In fact, in our days loneliness is a real plague, which is translated into a “crisis of happiness,” seen in the increase of consumption of anti-depressives and of suicides. When I’m the only one that is important, I run the danger that the relationship with myself is so good that no one else fits in my universe. Being somebody for someone calls for sacrifice, as opposed by the philosophies of the false addresses attributed to the Pope.

Nothing can match the Gospel of the Beatitudes (Matthew 5:3-12) either as a proposal for happiness or as a method.

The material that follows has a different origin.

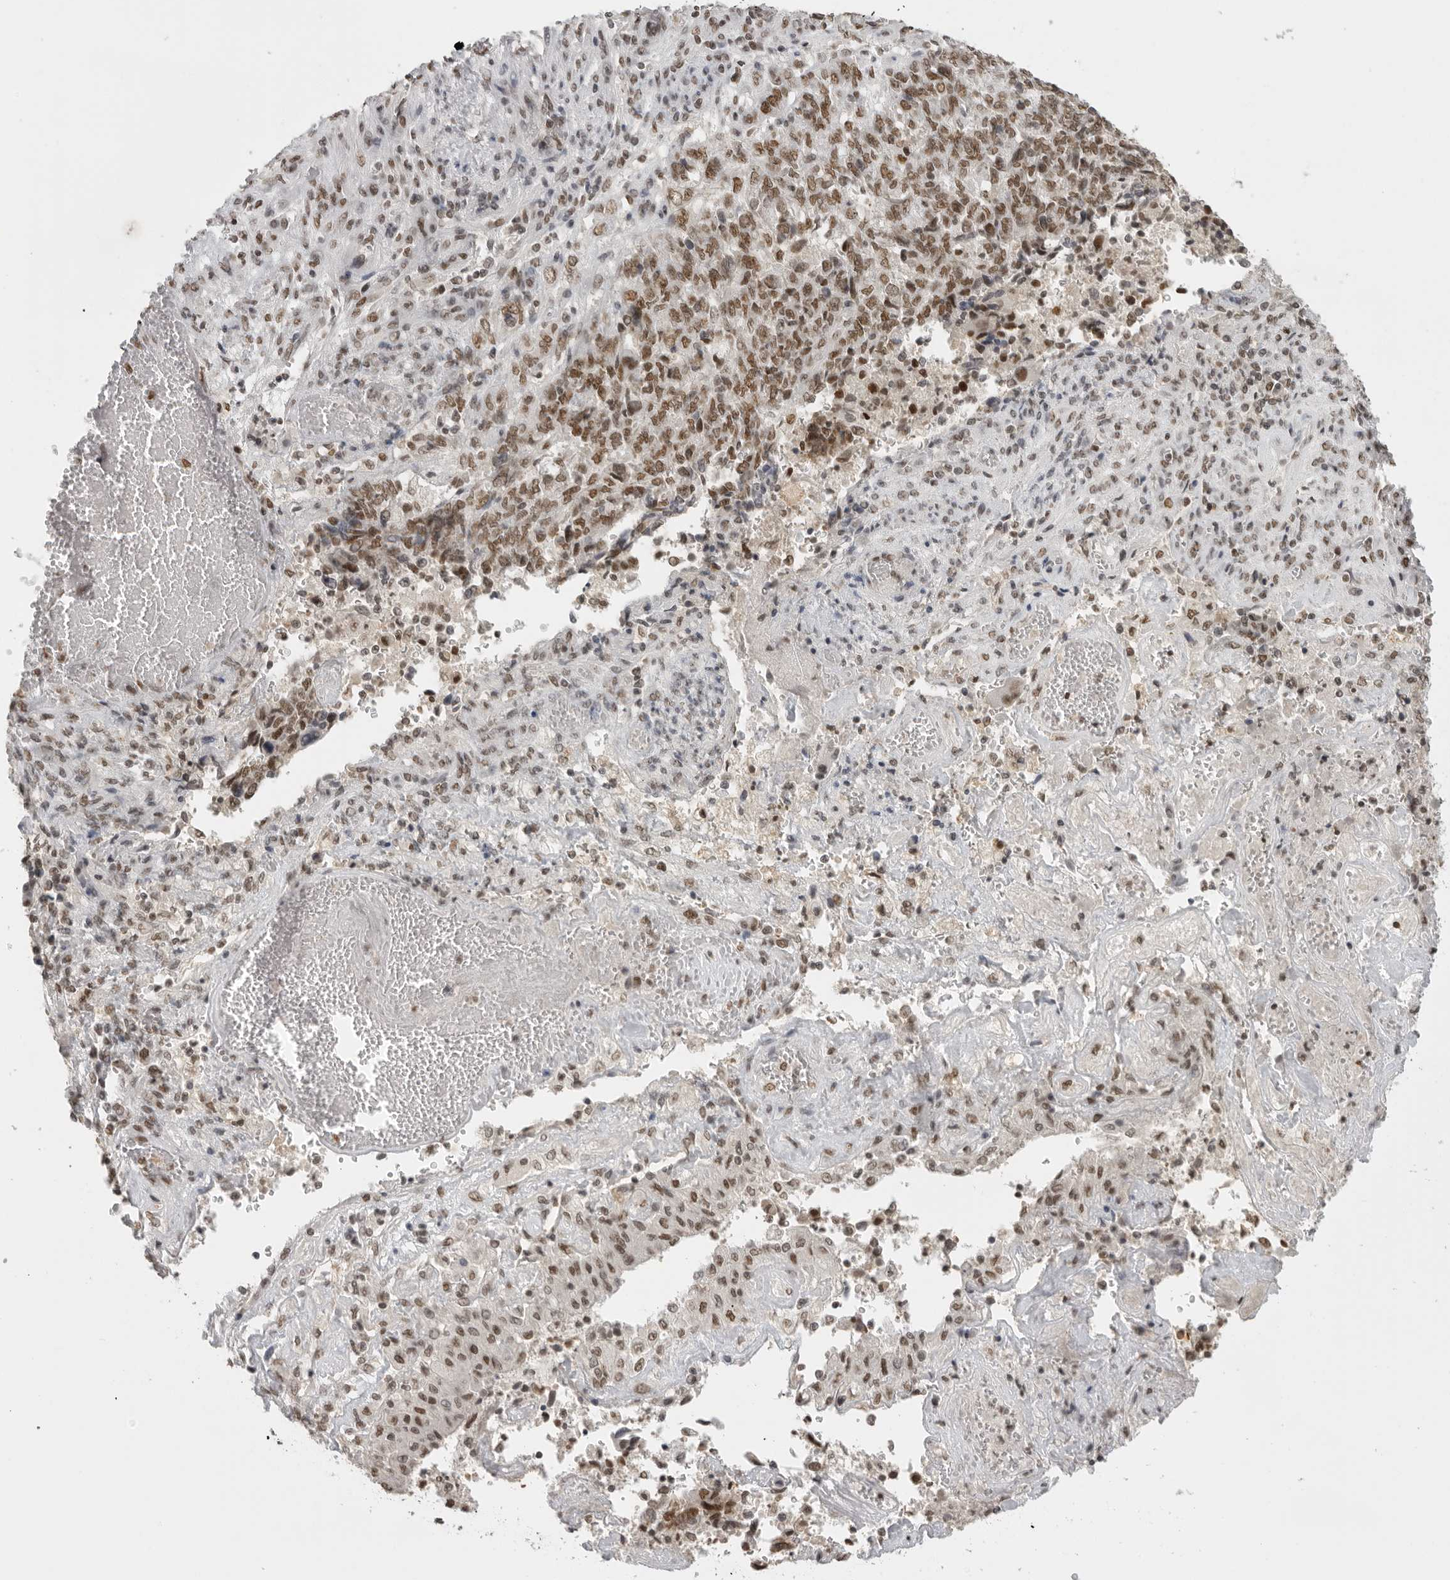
{"staining": {"intensity": "moderate", "quantity": ">75%", "location": "nuclear"}, "tissue": "endometrial cancer", "cell_type": "Tumor cells", "image_type": "cancer", "snomed": [{"axis": "morphology", "description": "Adenocarcinoma, NOS"}, {"axis": "topography", "description": "Endometrium"}], "caption": "An image of human adenocarcinoma (endometrial) stained for a protein reveals moderate nuclear brown staining in tumor cells.", "gene": "RPA2", "patient": {"sex": "female", "age": 80}}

The proposal must be love of others and the method the giving of oneself. However, as Gandhi said to the Christian Association of Young People of Colombo, Ceylon  in 1927: ”If I only had to address the Sermon on the Mount and my own interpretation of it, I wouldn’t hesitate  to say ‘Oh, yes, I’m Christian.” But, in a negative sense, I can say to you all that much of what happens in Christianity is a negation of the Sermon on the Mount.